A Federal Court sentenced Brazil’s former speaker of the Lower House, Eduardo Cunha, to more than 15 years in prison on Thursday for corruption, making him the highest-profile political conviction yet in the “Operation Car Wash” scandal. The former politician’s defense team said they would appeal the decision but Cunha will remain imprisoned pending appeal.
Cunha, who drove the successful impeachment of former President Dilma Rousseff, was forced from his position as speaker in July and arrested in October on accusations he received millions in bribes from the purchase of an oil field in Benin by state-run oil company Petrobras.
Over 200 people have been charged in the “Operation Car Wash” probe, a far-reaching investigation that centers on bribes and political kickbacks from contracts at Petrobras. The Supreme Court is likely to approve soon the investigation of dozens of sitting politicians.

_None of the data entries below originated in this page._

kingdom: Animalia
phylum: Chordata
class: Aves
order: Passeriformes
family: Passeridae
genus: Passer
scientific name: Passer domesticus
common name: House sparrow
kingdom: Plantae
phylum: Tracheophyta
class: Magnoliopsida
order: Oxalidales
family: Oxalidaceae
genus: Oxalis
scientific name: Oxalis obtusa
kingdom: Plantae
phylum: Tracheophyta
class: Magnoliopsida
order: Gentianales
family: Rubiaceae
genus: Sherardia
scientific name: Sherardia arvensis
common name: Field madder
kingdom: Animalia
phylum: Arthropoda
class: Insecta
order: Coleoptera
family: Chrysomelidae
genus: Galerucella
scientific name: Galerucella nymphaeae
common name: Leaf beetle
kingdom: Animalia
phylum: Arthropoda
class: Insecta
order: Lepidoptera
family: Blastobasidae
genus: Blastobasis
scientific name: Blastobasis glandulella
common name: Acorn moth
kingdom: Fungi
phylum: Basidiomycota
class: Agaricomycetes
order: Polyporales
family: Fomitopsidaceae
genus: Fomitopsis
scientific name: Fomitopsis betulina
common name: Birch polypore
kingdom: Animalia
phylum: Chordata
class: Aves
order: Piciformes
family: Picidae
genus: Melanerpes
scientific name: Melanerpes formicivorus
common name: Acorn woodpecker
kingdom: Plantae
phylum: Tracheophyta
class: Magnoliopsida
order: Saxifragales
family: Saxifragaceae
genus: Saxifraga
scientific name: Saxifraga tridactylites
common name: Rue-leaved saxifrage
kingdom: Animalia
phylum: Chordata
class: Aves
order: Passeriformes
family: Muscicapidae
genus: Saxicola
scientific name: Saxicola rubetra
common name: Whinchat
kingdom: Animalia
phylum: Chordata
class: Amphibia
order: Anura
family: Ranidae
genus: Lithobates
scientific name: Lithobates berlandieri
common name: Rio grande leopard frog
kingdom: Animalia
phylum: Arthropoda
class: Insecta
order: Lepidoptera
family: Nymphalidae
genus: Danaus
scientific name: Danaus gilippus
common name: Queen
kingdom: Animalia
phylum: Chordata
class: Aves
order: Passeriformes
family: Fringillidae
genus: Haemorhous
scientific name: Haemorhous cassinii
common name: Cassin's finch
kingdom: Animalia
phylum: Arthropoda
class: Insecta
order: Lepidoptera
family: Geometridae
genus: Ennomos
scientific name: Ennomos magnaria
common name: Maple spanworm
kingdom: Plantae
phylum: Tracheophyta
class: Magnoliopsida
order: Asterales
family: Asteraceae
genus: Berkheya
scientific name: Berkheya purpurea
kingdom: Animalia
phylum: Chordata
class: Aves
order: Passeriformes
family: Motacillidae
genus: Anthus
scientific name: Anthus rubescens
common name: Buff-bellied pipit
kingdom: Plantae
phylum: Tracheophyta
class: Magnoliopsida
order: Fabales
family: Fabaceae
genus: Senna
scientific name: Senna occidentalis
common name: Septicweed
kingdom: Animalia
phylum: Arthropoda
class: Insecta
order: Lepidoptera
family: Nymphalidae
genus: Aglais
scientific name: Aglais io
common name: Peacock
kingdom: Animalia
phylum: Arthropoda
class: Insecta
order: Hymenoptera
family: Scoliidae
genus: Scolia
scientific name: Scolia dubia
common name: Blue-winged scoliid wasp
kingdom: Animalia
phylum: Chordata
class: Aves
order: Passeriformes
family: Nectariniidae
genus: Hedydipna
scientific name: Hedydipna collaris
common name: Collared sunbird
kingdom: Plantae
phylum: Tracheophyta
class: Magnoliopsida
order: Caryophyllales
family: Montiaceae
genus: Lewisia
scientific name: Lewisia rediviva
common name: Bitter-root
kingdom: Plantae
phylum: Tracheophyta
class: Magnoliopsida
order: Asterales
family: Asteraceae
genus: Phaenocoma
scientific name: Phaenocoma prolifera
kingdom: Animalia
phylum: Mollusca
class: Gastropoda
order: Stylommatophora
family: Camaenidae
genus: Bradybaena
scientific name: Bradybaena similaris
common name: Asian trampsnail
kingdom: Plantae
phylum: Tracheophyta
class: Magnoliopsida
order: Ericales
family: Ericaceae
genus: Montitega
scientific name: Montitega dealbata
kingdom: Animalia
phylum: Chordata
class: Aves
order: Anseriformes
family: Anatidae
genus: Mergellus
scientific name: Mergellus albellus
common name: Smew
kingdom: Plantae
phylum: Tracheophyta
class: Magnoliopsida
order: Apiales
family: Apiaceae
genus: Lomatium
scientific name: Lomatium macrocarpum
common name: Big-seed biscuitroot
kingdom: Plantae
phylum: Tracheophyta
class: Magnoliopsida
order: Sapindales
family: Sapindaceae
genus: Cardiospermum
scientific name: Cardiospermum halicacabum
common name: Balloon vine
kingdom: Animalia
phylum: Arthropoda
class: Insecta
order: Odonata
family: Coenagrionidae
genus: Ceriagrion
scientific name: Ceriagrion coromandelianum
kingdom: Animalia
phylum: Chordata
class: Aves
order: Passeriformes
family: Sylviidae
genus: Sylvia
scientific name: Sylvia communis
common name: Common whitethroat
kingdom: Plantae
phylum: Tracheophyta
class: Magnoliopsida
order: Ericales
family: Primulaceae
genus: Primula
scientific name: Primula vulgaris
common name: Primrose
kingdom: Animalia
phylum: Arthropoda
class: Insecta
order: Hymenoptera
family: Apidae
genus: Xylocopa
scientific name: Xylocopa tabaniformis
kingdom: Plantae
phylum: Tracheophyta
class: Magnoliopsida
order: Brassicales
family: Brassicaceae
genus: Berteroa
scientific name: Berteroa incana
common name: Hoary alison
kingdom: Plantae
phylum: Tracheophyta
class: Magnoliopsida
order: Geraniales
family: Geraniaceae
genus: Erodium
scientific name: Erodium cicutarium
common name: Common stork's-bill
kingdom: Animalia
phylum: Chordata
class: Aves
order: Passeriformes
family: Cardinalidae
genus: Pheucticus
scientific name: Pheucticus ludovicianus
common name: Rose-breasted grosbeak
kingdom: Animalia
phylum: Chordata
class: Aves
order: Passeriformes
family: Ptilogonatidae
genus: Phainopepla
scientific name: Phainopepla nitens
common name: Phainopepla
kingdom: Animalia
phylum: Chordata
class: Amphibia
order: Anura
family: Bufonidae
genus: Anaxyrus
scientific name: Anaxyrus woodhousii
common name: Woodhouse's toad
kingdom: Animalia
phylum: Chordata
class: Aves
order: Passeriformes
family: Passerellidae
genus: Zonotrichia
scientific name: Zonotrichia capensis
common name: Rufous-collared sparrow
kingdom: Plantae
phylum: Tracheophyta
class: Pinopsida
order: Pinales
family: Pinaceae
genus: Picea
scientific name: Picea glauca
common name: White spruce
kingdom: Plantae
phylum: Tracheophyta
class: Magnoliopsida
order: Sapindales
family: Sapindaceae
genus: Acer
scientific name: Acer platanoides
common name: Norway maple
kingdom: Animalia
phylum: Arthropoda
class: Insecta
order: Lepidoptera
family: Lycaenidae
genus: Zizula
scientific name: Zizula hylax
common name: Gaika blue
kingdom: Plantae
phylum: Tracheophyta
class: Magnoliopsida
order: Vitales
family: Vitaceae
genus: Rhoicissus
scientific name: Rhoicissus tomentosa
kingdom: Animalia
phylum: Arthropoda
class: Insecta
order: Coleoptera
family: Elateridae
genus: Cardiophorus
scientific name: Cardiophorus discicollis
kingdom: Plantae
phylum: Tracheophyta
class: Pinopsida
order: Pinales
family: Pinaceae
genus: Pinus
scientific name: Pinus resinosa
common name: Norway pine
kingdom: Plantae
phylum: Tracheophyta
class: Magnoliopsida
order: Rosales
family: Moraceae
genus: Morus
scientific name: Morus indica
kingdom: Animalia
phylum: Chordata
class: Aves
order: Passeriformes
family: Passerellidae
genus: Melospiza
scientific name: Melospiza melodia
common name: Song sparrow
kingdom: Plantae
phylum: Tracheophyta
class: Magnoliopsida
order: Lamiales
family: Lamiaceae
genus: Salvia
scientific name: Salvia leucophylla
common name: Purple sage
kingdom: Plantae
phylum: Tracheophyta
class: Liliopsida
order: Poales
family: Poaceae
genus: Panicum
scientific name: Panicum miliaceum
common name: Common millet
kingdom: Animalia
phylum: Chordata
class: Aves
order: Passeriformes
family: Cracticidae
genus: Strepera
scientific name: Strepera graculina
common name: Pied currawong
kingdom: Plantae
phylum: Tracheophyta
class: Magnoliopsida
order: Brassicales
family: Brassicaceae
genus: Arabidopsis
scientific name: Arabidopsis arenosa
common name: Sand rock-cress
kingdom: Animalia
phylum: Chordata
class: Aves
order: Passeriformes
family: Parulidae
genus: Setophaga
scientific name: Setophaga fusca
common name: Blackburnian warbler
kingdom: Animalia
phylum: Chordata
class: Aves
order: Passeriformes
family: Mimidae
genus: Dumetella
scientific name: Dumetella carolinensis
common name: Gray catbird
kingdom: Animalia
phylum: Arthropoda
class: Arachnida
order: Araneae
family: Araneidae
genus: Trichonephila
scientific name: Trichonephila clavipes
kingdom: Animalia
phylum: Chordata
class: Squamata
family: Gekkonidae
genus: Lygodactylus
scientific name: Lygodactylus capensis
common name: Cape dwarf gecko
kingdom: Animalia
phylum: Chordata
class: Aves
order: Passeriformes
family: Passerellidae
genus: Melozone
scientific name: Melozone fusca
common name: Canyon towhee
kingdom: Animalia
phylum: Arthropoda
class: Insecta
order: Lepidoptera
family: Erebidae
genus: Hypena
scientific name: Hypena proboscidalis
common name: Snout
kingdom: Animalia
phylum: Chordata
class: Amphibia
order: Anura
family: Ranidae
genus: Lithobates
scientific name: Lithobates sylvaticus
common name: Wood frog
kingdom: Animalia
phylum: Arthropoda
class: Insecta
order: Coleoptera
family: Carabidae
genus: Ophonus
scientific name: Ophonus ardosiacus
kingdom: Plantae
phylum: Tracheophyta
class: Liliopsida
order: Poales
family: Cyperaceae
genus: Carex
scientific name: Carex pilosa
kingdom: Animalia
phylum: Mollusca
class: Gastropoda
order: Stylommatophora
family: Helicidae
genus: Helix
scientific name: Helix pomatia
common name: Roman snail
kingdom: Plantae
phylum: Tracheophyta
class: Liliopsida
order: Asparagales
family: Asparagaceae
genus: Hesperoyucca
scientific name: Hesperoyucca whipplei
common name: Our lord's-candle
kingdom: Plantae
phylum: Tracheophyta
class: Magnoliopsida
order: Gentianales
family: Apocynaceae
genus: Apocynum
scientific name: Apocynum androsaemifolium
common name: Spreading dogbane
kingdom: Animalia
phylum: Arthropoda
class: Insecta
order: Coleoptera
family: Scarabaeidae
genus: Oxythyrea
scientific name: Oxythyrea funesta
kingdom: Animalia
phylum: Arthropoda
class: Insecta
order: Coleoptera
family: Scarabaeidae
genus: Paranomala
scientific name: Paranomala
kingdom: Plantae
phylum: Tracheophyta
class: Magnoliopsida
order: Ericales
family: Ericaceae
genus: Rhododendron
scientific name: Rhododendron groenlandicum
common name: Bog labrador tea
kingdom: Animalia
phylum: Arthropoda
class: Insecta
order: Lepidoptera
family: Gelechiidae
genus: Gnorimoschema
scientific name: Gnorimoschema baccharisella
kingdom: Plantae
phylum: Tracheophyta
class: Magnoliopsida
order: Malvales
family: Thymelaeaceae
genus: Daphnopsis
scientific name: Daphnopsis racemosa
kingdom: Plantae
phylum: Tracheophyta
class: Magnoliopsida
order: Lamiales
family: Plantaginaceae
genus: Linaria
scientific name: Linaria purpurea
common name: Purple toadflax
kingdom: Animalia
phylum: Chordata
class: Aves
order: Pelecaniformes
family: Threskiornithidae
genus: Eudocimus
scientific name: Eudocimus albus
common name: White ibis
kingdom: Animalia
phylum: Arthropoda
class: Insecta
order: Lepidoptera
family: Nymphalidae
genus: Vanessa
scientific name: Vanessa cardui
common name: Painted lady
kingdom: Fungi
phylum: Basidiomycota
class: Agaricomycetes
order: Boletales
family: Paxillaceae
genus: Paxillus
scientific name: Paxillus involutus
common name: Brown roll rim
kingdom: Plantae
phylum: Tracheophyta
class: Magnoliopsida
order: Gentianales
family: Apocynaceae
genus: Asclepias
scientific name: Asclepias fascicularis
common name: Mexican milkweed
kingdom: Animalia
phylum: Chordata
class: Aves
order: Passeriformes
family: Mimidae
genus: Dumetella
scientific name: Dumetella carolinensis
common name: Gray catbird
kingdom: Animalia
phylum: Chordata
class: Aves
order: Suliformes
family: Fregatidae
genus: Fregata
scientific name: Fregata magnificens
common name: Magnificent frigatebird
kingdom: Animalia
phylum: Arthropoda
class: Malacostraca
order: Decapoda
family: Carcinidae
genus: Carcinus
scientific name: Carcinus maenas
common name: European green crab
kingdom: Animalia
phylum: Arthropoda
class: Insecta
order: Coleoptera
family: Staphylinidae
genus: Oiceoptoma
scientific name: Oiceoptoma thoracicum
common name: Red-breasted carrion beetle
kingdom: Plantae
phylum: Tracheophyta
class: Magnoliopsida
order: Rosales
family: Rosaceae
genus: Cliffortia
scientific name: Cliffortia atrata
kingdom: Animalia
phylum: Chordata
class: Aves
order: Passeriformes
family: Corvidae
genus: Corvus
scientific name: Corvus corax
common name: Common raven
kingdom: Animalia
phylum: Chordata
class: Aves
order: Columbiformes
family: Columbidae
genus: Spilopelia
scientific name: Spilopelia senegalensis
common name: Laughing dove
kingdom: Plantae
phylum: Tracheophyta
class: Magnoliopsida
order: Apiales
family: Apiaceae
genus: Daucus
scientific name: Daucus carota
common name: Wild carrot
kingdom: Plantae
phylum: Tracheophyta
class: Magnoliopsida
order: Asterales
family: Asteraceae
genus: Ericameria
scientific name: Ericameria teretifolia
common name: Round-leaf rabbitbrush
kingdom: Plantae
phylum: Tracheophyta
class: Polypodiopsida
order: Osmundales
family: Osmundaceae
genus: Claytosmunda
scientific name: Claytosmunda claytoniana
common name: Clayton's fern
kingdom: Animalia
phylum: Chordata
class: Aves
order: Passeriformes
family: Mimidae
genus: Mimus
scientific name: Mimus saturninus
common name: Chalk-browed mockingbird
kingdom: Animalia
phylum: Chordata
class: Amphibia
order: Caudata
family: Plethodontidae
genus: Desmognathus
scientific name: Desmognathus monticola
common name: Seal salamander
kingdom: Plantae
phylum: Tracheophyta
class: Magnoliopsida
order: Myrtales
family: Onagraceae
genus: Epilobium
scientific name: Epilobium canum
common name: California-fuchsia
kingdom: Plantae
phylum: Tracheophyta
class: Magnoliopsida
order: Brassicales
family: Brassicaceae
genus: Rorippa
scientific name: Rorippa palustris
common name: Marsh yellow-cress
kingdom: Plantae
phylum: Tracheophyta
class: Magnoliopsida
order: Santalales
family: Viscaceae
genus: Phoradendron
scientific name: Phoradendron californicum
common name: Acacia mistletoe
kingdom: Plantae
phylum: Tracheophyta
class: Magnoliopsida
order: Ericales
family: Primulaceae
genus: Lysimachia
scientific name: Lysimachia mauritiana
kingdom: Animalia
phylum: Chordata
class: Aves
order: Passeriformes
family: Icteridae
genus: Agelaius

In February 2015, Cunha, a member of President Michel Temer’s Brazilian Democratic Movement Party (PMDB) that for a decade was the main member of left-leaning Workers Party (PT) governments, defied the wishes of his own coalition to run for and win the speakership of the lower house of Congress.
Just six months later, he officially broke with the PT government of Rousseff, saying that she was using the Petrobras investigation as a tool of “political persecution” against him.
As speaker, only Cunha could allow impeachment proceedings to begin against Rousseff, whom critics accused of breaking budgetary laws. He did just that in December 2015, just hours after PT deputies cast deciding votes for him to face an investigation by the House’s ethics committee for lying about bank accounts he and his wife held in Switzerland.
By May, Rousseff was impeached and Temer installed as successor. But Cunha could not shake free of corruption allegations that eventually led to his downfall. Once he was kicked out of congress, Cunha lost the privilege given to sitting politicians that only the badly overburdened Supreme Court can try them.
His case was instead sent to the federal judge Sergio Moro, who has been the driving force behind Brazil’s fight against graft. Moro has a reputation for plowing through cases efficiently, with over 98% of his convictions in Car Wash cases being upheld by higher courts.
Cunha faces another trial for allegedly receiving US$5 million skimmed from Petrobras contracts for two drill ships in 2006 and 2007.

25 janeiro, 2017

Chief Justice Cármen Lúcia of Brazil's Supreme Court has authorised assistant judges who had been working with the late Justice Teori Zavascki to resume formal proceedings as of today (Jan 24), to examine plea bargain statements heard from Odebrecht building giant executives in the “Car Wash” corruption investigation.
Justice Zavascki was the judge in charge of the Car Wash case in the Supreme Court. He interrupted his court holidays to examine 77 plea bargain statements heard from Odebrecht executives and admit them as evidence in the Car Wash probe, but he died in a plane crash last Thursday (19).
Zavascki had already authorised his assistant judges to begin hearing the whistleblowers to verify that they had made their statements as part of more than 800 testimonies heard by the Federal Prosecution Service (MPF) out of free will. This is a formal step in the proceedings.
On Monday (23), Justice Cármen Lúcia met with Prosecutor-General Rodrigo Janot, who has the authority to request the Car Wash statements be dealt with as a matter of urgency. During the court holidays, she can authorise emergency actions on proceedings pending before the Supreme Court.
The contents of the Odebrecht files are keenly anticipated by the society and especially the political establishment, and based on prior leaks in the case, expected to implicate dozens of politicians in the Petrobras corruption scandal.